Ekonomik ve kültürel anlamda da ciddi sıkıntıların olduğu bu dönemde ve Atatürk’ün tarzından çıkılarak hümanist tarza geçiş söz konusudur İnönü döneminde. Yunanca ve Latince ağırlıklı kelimelerin kullanılmış olduğu bu dönemde, Arapça ve Farsça kelimeler de tasfiye edilmeye çalışılmıştır. Yine bu dönemde Osmanlı dönemi yok sayılmış ve o dönem devamlı karalanmaya çalışılmıştır. Bu dönemde dini hayatta da yapılanmaya gidilmiştir. Bu dönemde her şey değişimden nasibini almış ve hatta sözlüklerde de değişim olmuş ve de bazı sözcüklerin anlamları değiştirilmiştir. Bu dönemde çıkarılmış bir sözlükte dinin karşısında ülküdür yazılmış ve örnek olarak da “Kemalizm Türkün dinidir.” cümlesi verilmiştir. Din, sosyal hayattan bertaraf edilmeye çalışılmıştır. Ancak Arapça ezan yasağı bu dönemde halk arasında çok daha vurucu olmuştur. Camiler bu dönemde ahırlara ve de ambarlara dönüştürülmüş ve aynı zamanda barınak gibi de kullanılmıştır. İnönü döneminde yapılan denge politikası ile savaşa giremedik ve iyi ki girmedik, aslında bu dini hayat açısından da isabetli olmuştur, 2.Dünya Savaşına girmemek.
“Jandarmanın ağzından çıkan her şey kanun sayılıyordu.” Bu durum insanların cidden çok korkmasına yol açmıştı. . Çünkü jandarmanın o dönemde çok fazla yetkileri vardır ve de jandarma aşırı gaddardır. Türkçe ezanın sesi duyulmak istenmemiş, halk arasında camiye karşı küskünlük oluşmuştu. Ve yine inanç kırgınlıkları ve de küskünlükleri söz konusu olmuştu. Bu dönemde halkın ürettiği ya da geleneksel olan, kültürel miras olan her şey yasaklanmış ve de yok edilmek istenmiştir. Halk müziği dinlemek de söylemek de yasaklanmıştır mesela. Aynı şekilde Arapça okumak, konuşmak… her şey yasaklanmış.
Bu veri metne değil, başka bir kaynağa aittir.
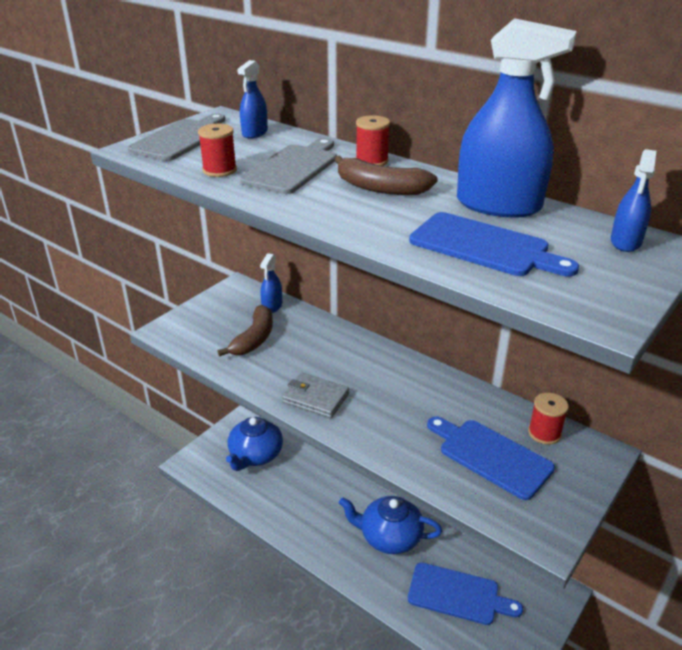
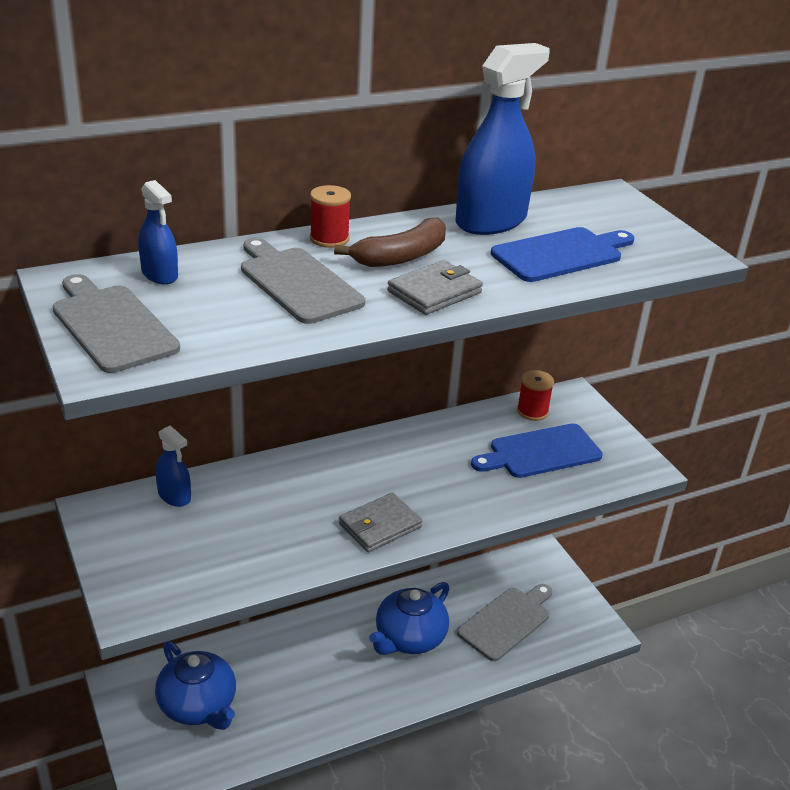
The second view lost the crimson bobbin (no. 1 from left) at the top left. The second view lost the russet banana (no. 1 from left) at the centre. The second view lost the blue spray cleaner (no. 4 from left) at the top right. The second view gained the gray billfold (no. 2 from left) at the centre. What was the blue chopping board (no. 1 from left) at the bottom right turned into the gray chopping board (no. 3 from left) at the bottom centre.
Bugün hoş görülmeyen ve de beğenilmeyen kimselere söylenilen ‘imam kılıklı’ lafı o dönemden gelmedir ve de bu dalga geçilmek için kullanılan bir şeydir. O dönemde zaten din adamlığı görevi çok aşağı görülen bir görevdir.
Özcan’a göre bugün dindar bir nesil var, doğru, ama şu anda günümüzde olan dindarlıkla geçmişte olan dindarlık farksız; çünkü kaliteli ve donanımlı değil. Toplumda daha çok görülen aslında muhafazakâr tutumun eşlik ettiği geleneksel halk dindarlığı vardır. Bir de ‘hümanist laik dindarlık’ vardır bu da ‘kalbin temiz olduktan sonra gerisi boş’ bu görüşe göre.
Bu dönemi okumak isteyenlerin Niyazi Berkes’in ‘Unutulan Yıllar’ adlı kitabından da yararlanabileceğini ifade eden Özcan yine bu konu ile ilgilenenlere ‘Çizme’ filmini önerilebileceğini belirtti. Özcan, sunumunu örnekler ile zenginleştirdikten sonra katılımcıların sorularını yanıtladı ve sunumunu tamamladı.